Comparing to new Dynamic v2.0 Unlsoth quants ?
#2
by
BernardH
- opened
Thank you so much for your quants and the info you provide on how to use ik_llama.cpp !
It seems Unsloth just released new quants :
https://huggingface.co/unsloth/DeepSeek-V3-0324-GGUF-UD
Would you mind comparing your quants with the new (Dynamic v2.0) Unsloth quants ?

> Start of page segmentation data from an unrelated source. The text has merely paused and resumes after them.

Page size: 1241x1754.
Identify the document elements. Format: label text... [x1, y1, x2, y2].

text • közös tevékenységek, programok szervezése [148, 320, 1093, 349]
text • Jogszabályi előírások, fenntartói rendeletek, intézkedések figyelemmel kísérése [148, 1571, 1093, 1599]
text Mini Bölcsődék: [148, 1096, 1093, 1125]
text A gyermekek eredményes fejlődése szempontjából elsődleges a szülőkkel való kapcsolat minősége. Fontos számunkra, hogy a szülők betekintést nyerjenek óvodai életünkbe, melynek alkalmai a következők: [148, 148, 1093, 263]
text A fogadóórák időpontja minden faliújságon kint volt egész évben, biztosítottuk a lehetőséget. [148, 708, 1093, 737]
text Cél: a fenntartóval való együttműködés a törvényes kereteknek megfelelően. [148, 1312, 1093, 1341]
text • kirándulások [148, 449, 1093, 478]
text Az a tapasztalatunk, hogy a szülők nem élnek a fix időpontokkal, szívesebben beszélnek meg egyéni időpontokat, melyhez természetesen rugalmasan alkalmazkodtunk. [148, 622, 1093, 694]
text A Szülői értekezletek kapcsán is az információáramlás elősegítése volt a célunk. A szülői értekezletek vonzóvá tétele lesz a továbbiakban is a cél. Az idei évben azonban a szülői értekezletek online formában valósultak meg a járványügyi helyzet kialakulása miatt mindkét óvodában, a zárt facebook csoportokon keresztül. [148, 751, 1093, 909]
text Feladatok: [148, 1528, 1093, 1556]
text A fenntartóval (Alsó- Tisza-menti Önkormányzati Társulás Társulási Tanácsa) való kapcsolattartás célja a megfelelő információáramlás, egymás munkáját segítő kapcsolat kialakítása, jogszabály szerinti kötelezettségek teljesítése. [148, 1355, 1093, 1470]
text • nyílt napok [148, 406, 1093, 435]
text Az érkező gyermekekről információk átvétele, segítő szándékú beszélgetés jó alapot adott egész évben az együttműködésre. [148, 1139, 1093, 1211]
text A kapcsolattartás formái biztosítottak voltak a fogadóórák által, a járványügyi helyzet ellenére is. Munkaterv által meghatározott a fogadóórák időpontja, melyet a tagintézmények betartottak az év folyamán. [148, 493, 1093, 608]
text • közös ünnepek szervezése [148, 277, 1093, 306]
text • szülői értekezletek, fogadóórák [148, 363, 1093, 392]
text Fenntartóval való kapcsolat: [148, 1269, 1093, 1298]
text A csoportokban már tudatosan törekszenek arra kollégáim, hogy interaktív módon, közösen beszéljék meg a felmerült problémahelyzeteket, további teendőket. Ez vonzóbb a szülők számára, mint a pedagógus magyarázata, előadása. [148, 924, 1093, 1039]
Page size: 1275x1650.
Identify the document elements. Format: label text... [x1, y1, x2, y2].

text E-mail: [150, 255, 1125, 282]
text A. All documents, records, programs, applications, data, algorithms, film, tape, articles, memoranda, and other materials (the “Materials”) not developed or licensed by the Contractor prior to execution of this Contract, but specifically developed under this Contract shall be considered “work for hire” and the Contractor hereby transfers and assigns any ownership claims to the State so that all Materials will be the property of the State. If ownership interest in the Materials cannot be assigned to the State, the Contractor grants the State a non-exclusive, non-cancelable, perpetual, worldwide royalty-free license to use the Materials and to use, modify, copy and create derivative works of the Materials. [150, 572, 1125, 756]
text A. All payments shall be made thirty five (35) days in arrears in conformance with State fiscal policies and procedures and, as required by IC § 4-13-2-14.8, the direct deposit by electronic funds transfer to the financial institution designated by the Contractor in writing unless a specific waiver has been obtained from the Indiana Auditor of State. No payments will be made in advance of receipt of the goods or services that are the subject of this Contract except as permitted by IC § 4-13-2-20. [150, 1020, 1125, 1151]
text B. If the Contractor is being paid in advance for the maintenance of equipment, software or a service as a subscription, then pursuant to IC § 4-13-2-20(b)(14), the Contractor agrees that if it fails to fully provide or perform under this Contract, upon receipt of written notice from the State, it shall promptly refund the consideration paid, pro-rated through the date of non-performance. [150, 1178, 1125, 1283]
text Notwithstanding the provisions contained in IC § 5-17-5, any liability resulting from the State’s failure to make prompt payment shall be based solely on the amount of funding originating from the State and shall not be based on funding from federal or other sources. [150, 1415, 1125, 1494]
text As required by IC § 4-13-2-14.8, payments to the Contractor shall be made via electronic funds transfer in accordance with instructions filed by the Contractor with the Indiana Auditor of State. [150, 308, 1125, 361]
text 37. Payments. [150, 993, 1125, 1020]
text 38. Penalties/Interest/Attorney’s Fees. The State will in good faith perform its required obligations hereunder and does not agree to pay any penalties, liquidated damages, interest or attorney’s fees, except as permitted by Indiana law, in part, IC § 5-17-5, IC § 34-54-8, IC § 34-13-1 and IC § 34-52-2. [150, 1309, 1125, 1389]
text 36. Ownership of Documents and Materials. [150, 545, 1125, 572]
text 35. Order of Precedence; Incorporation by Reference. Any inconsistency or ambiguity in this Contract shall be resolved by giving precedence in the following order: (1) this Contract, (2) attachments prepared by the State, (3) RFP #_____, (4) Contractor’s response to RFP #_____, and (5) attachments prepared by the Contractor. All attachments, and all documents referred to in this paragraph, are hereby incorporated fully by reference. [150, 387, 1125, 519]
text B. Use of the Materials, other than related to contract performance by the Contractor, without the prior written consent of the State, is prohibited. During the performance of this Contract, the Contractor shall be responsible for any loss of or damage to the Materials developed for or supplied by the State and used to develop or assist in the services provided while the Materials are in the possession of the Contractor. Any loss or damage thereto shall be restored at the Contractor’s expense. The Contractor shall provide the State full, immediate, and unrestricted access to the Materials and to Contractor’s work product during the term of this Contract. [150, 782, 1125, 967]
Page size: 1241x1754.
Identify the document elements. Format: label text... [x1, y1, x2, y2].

Oh hey, interesting I didn't know they had released those. Here is what I can say without downloading and testing:
- You can check the model card sidebar for the gguf dump info to compare similar bpw models e.g. the UD-Q4_K_XL. So my quants use full
q8_0
for all attention tensors, while theirs use more quantized which likely gives degraded quality but possibly at slightly faster speed depending on how you're running it. Mine also support repacked quants exclusive toik_llama.cpp
so will run faster when offloading onto CPU. - There seem to be some possible issues with mainline llama.cpp MLA with this specific quant perhaps mentioned in this discussion, but I haven't tested myself.
I'd be curious if anyone did end up doing speed benchmarks with llama-sweep-bench
on ik_llama.cpp
fork for example. There are various examples floating around in various issues/PRs/discussions.